- RICHIESTA 1
Secondo il testo sul riarmo di Hamas, qual è il diametro dei razzi Fajr 5?
#### TESTO DI PARTENZA ####
TEHERAN, HEZBOLLAH, SIRIA, LIBIA ORA HAMAS HA ARMI CHE FANNO PAURA


La battaglia a Gaza e i lanci di razzi contro le città israeliane fanno chiarezza sul progressivo riarmo di Hamas, Jihad Islamica e altri gruppi armati palestinesi radicatisi nella Striscia. Armi che hanno fatto suonare le sirene dell’allarme aereo a Tel Aviv, come nel 1991, quando Saddam Hussein lanciava i suoi missili Scud contro le città israeliane. Ventuno anni dopo sono stati i razzi pesanti Fajr 5 della Jihad Islamica palestinese a evidenziare la vulnerabilità israeliana. Armi iraniane da 333 millimetri di diametro, pesanti una tonnellata (inclusi 90 chili di esplosivo) e lanciabili da rampe mobili fissate su autocarri. L’agenzia iraniana Mehr ha annunciato il lancio di sei razzi che hanno ucciso «cinque sionisti», e del resto i Fajr 5 sono arrivati a Gaza probabilmente smontati, contrabbandati attraverso il Sinai egiziano e provenienti forse dal Sudan, dove il mese scorso un misterioso raid aereo attribuito ai jet di Gerusalemme ha distrutto lo stabilimento militare di Yarmuk dove vengono prodotti anche i Fajr. Armi di questo tipo sono in dotazione anche aHezbollah, all’esercito siriano e secondo alcune fonti erano in dotazione anche a quello di Gheddafi, il cui sfaldamento in seguito alla guerra dell’anno scorso ha consentito di far affluire a Gaza molte armi moderne come i missili anticarro russi Kornet già “testati” contro i tank israeliani.
####
- RICHIESTA 2
Restituisci come lista JSON di stringhe, una per riga e senza righe vuote, il tratto delle righe sui cambi degli orologi che va dall'inizio fino alla riga contenente "92: 10:22 -> 10:19", compresa.
#### MATERIALE DI PARTENZA ####
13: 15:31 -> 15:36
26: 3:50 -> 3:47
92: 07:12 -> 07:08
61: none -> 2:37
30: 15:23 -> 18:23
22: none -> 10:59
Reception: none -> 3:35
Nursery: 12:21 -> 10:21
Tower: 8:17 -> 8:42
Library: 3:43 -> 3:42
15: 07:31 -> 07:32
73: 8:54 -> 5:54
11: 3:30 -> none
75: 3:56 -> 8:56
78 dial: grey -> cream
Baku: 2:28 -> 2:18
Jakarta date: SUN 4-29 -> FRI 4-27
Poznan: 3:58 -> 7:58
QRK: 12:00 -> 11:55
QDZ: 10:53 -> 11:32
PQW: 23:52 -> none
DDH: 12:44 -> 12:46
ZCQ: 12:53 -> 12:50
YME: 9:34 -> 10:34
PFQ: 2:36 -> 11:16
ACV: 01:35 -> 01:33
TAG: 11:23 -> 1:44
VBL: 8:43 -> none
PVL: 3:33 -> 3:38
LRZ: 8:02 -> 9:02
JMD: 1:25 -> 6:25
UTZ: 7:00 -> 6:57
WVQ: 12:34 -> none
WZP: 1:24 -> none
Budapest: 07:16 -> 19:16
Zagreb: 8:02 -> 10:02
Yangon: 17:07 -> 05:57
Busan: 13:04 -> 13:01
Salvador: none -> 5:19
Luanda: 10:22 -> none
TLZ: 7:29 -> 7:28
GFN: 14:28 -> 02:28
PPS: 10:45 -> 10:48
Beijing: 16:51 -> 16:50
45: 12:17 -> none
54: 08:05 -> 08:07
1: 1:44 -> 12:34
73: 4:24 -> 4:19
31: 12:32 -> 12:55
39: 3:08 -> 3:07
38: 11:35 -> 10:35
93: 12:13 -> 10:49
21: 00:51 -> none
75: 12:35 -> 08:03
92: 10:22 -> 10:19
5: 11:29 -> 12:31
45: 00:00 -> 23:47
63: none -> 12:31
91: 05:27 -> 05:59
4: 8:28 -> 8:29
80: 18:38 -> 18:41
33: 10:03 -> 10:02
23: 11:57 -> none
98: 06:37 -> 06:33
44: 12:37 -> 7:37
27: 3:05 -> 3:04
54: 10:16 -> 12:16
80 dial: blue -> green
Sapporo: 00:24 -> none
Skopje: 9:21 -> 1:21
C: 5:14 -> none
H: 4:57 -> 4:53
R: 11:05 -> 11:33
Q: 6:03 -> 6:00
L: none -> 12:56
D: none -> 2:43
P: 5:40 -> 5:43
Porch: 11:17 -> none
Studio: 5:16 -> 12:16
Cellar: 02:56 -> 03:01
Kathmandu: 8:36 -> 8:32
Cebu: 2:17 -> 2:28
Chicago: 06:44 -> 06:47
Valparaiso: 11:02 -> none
####
- SOLUZIONE COMPLETA 1
333 millimetri.

- SOLUZIONE COMPLETA 2
[
  "13: 15:31 -> 15:36",
  "26: 3:50 -> 3:47",
  "92: 07:12 -> 07:08",
  "61: none -> 2:37",
  "30: 15:23 -> 18:23",
  "22: none -> 10:59",
  "Reception: none -> 3:35",
  "Nursery: 12:21 -> 10:21",
  "Tower: 8:17 -> 8:42",
  "Library: 3:43 -> 3:42",
  "15: 07:31 -> 07:32",
  "73: 8:54 -> 5:54",
  "11: 3:30 -> none",
  "75: 3:56 -> 8:56",
  "78 dial: grey -> cream",
  "Baku: 2:28 -> 2:18",
  "Jakarta date: SUN 4-29 -> FRI 4-27",
  "Poznan: 3:58 -> 7:58",
  "QRK: 12:00 -> 11:55",
  "QDZ: 10:53 -> 11:32",
  "PQW: 23:52 -> none",
  "DDH: 12:44 -> 12:46",
  "ZCQ: 12:53 -> 12:50",
  "YME: 9:34 -> 10:34",
  "PFQ: 2:36 -> 11:16",
  "ACV: 01:35 -> 01:33",
  "TAG: 11:23 -> 1:44",
  "VBL: 8:43 -> none",
  "PVL: 3:33 -> 3:38",
  "LRZ: 8:02 -> 9:02",
  "JMD: 1:25 -> 6:25",
  "UTZ: 7:00 -> 6:57",
  "WVQ: 12:34 -> none",
  "WZP: 1:24 -> none",
  "Budapest: 07:16 -> 19:16",
  "Zagreb: 8:02 -> 10:02",
  "Yangon: 17:07 -> 05:57",
  "Busan: 13:04 -> 13:01",
  "Salvador: none -> 5:19",
  "Luanda: 10:22 -> none",
  "TLZ: 7:29 -> 7:28",
  "GFN: 14:28 -> 02:28",
  "PPS: 10:45 -> 10:48",
  "Beijing: 16:51 -> 16:50",
  "45: 12:17 -> none",
  "54: 08:05 -> 08:07",
  "1: 1:44 -> 12:34",
  "73: 4:24 -> 4:19",
  "31: 12:32 -> 12:55",
  "39: 3:08 -> 3:07",
  "38: 11:35 -> 10:35",
  "93: 12:13 -> 10:49",
  "21: 00:51 -> none",
  "75: 12:35 -> 08:03",
  "92: 10:22 -> 10:19"
]